Moonstruck

Clowing around was never this joyous.

A critic’s dilemma: How can I describe the details of Fool Moon without sending you screaming into the hills? Mentioning, for example, that it’s a show featuring two silent clowns will probably raise a few warning flags. In a recent interview on KUOW’s Weekday, the show’s co-creators, Bill Irwin and David Shiner, were asked how they would describe their performance by host Marcie Sillman. While they hemmed and hawed at her suggestions of “clowning,” “physical theater,” and “comedy,” at the word “mime” they both began protesting so vehemently you could almost hear their heads shake.


Fool Moon

presented by Seattle Repertory Theater, 443-2222

through November 1


It’s easy to understand their reticence. Mime has got a bad rap—partially deserved—of white-faced na靈 opening invisible doors, smelling invisible roses, and floating off on invisible balloons. I hate to break it to you, but all of these things surface, in one form or another, in Fool Moon, even though the umbrella that carries David Shiner away is visible, and the rose he offers to his date is real.

What doesn’t smell of mime in Fool Moon looks suspiciously like clowning, including silly hats, the big cartoon mallet Bill Irwin hefts, and a dance number that becomes a pitched battle of slapstick violence. The pair even goes so far as to pull “volunteers” from out of the audience, dress them up in silly costumes, and make fun of them.

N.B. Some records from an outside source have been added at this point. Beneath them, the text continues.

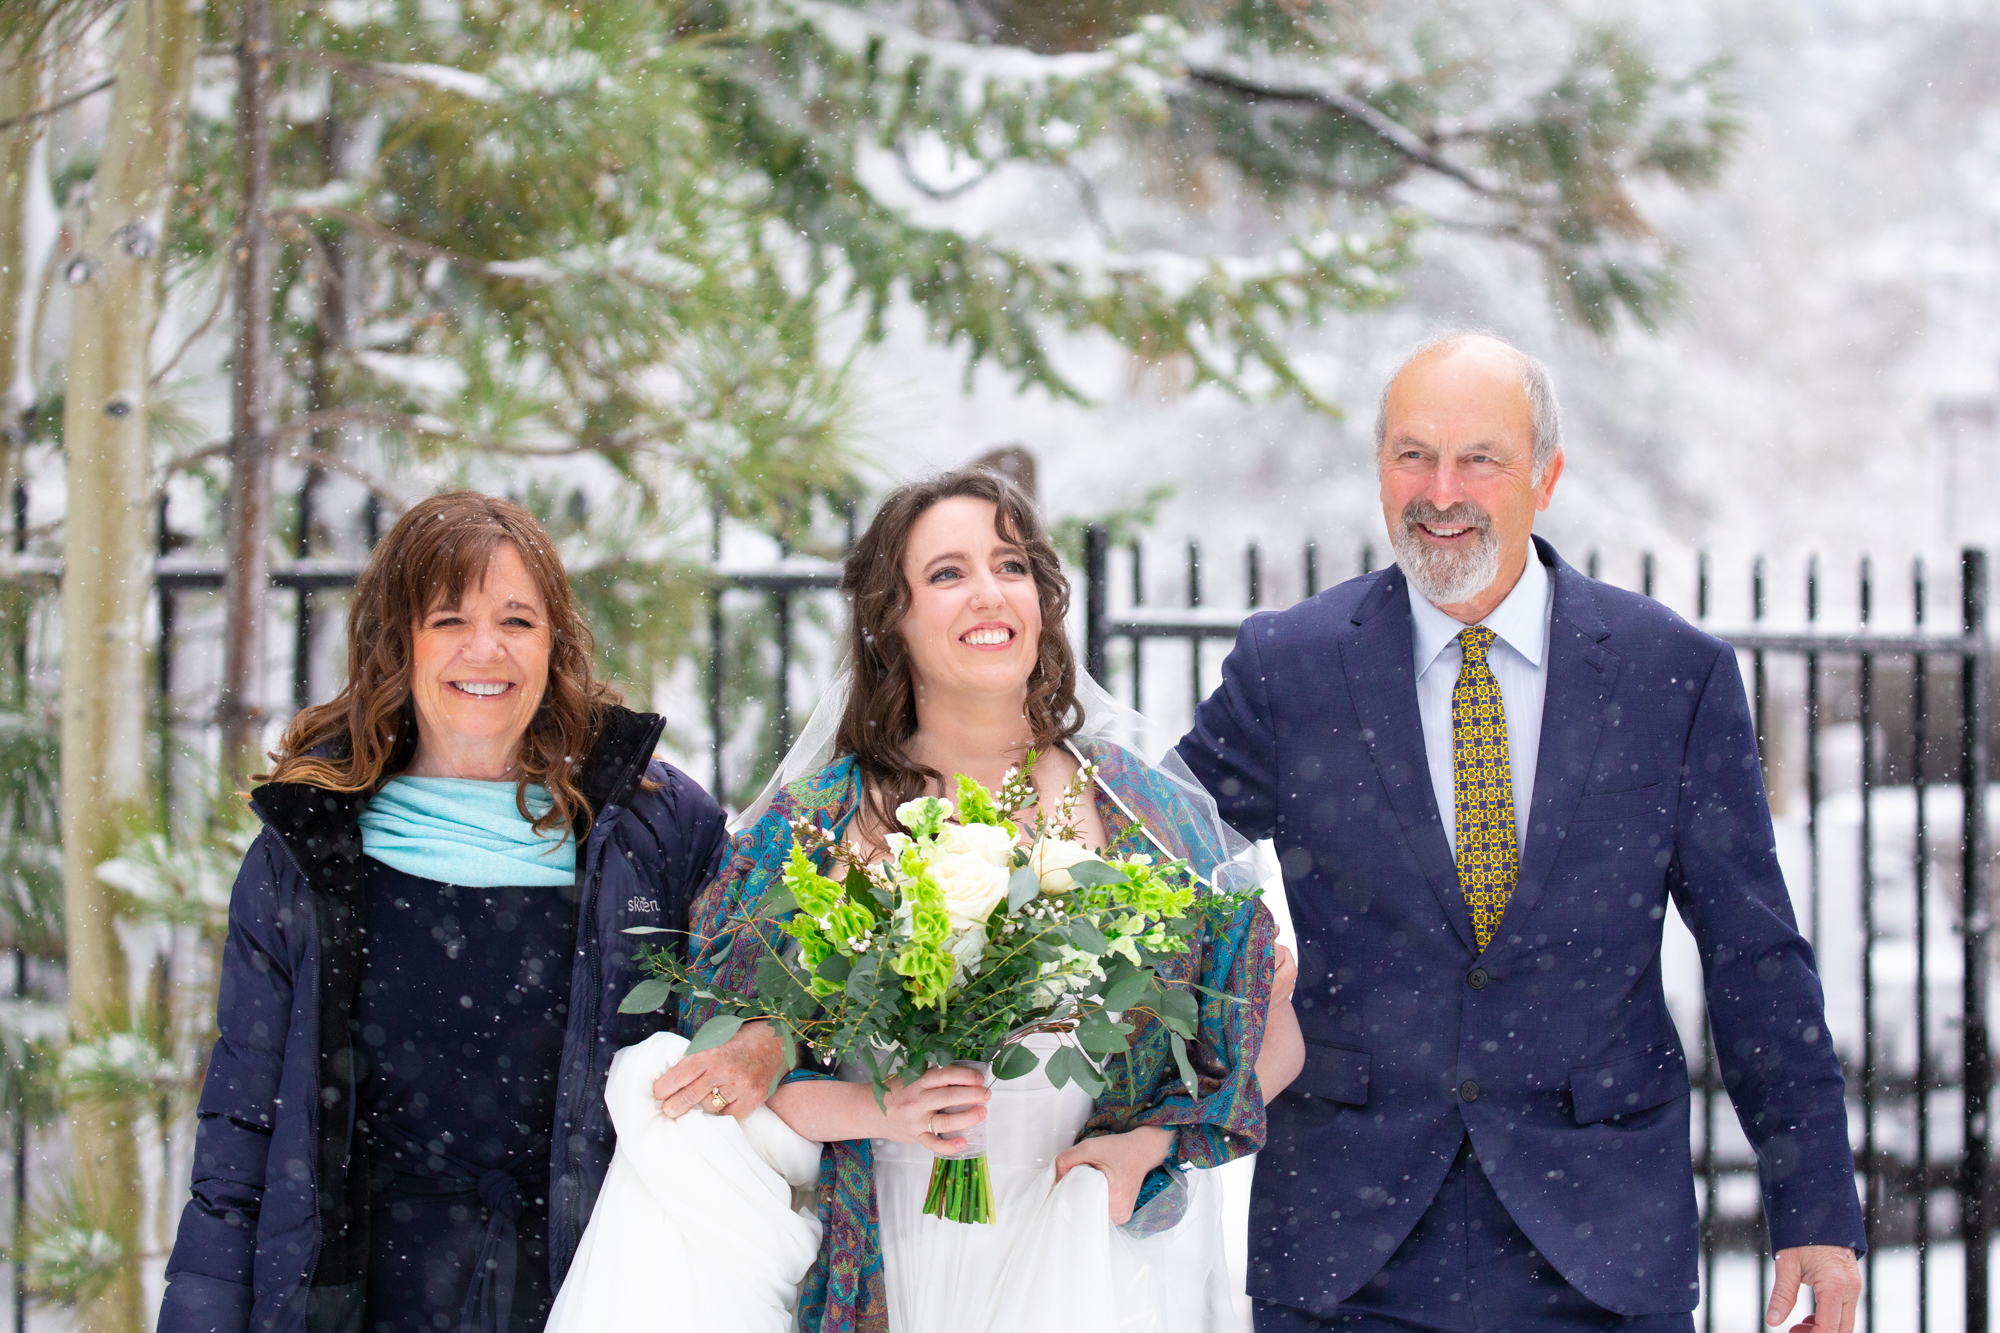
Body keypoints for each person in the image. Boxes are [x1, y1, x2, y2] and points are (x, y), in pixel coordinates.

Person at [1176, 333, 1866, 1333]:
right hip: (1344, 1249)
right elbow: (1146, 870)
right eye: (1412, 454)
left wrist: (1813, 1207)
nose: (1439, 489)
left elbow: (1753, 956)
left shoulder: (1668, 674)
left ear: (1544, 474)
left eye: (1477, 459)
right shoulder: (1291, 668)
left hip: (1599, 1248)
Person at [668, 467, 1300, 1333]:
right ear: (891, 618)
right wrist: (878, 1108)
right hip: (901, 1242)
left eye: (1010, 565)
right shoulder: (816, 827)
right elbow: (740, 1074)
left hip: (1092, 1247)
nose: (988, 593)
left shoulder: (1133, 808)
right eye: (946, 573)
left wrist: (1147, 1147)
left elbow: (1269, 1040)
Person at [156, 492, 745, 1333]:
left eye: (517, 619)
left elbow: (766, 981)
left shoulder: (648, 823)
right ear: (398, 641)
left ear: (555, 643)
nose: (486, 650)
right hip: (367, 1298)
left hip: (597, 1290)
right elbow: (241, 1140)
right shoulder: (307, 849)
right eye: (448, 619)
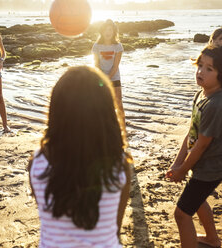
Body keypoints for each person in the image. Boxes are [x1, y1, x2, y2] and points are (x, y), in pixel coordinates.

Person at [29, 66, 132, 247]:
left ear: (56, 112)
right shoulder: (120, 166)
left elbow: (48, 217)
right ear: (107, 113)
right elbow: (115, 229)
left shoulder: (38, 163)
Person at [166, 45, 222, 248]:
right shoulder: (202, 95)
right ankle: (212, 239)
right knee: (196, 202)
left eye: (209, 69)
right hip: (202, 165)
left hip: (211, 168)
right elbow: (191, 134)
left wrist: (183, 170)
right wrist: (177, 163)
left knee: (181, 214)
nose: (200, 71)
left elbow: (201, 145)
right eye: (200, 65)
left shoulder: (217, 104)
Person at [92, 19, 125, 124]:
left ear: (114, 32)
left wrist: (108, 77)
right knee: (101, 104)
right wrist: (102, 78)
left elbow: (115, 66)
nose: (108, 32)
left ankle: (123, 127)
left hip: (114, 77)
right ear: (102, 31)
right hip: (100, 78)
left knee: (118, 103)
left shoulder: (118, 46)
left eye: (110, 30)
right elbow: (96, 64)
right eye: (106, 30)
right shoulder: (96, 46)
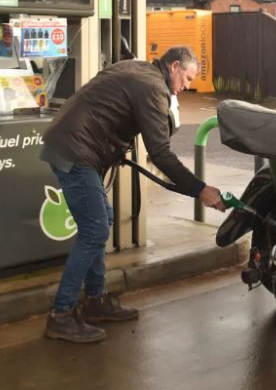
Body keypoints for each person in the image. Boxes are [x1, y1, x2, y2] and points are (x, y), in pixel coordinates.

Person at [40, 46, 226, 343]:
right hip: (75, 151)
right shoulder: (154, 88)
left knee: (102, 222)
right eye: (187, 78)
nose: (186, 87)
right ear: (174, 66)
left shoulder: (138, 69)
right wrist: (200, 189)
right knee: (95, 230)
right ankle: (60, 316)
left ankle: (95, 301)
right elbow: (161, 153)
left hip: (74, 145)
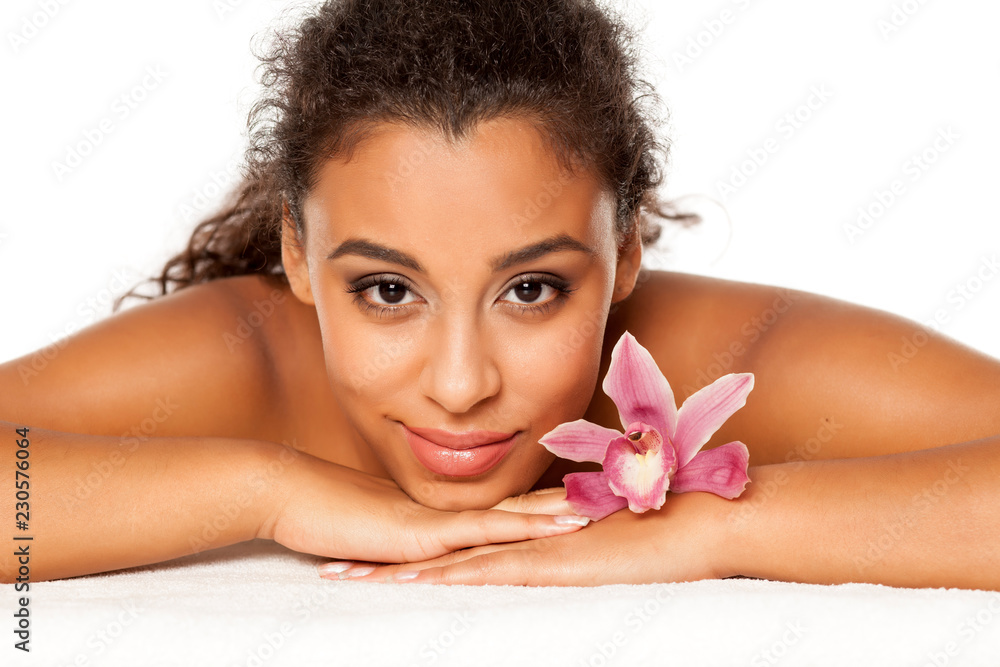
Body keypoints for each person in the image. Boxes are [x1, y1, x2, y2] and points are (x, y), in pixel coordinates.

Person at [3, 0, 999, 589]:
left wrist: (717, 525)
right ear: (298, 258)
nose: (460, 382)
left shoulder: (732, 355)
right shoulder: (244, 358)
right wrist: (273, 491)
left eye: (531, 288)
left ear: (627, 253)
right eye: (388, 289)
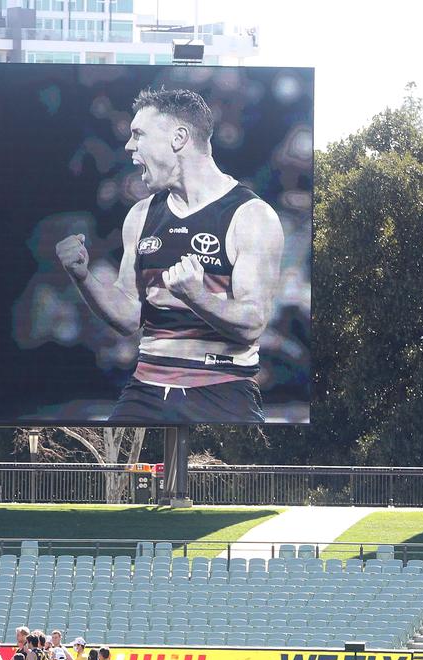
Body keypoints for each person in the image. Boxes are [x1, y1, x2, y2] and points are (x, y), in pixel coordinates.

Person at [56, 87, 284, 424]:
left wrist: (196, 296)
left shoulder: (251, 216)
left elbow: (252, 324)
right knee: (109, 471)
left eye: (139, 135)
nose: (129, 147)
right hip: (146, 388)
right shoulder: (141, 215)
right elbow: (127, 318)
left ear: (178, 138)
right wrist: (83, 277)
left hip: (223, 390)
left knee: (238, 476)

Are your teeth on edge yet?

Well, relax. Because in the hands, feet, faces, and elastic frames of Msrs. Irwin and Shiner, you are completely safe. It’s hard to explain just how they do it: Maybe it’s the down-home hollerin’ of their back-up band the Red Clay Ramblers (whose repertoire includes bluegrass, folk, and a red-hot white gospel rendition of “Dem Bones”). Or the rages Shiner leaps into whenever he’s crossed: My favorite is an elaborate mime of “What, are you on drugs?” which includes smoking reefer, popping some pills, shooting up, and then staggering about in cross-eyed idiocy. Or maybe it’s the gentle perplexity that falls across Irwin’s face when a spaghetti strand turns infinite or a black hole begins operation at the edge of stage right. But whatever the specific elements, the result is of consummate showmanship, where the battle of Man against the Universe is played for laughs.

It’s appropriate that a paper moon that Irwin dangles in the first half returns in the second as a glorious sky-borne chariot, because that’s what this show does: mysteriously transforms the worn props of comedy into something rare, rich, and strange.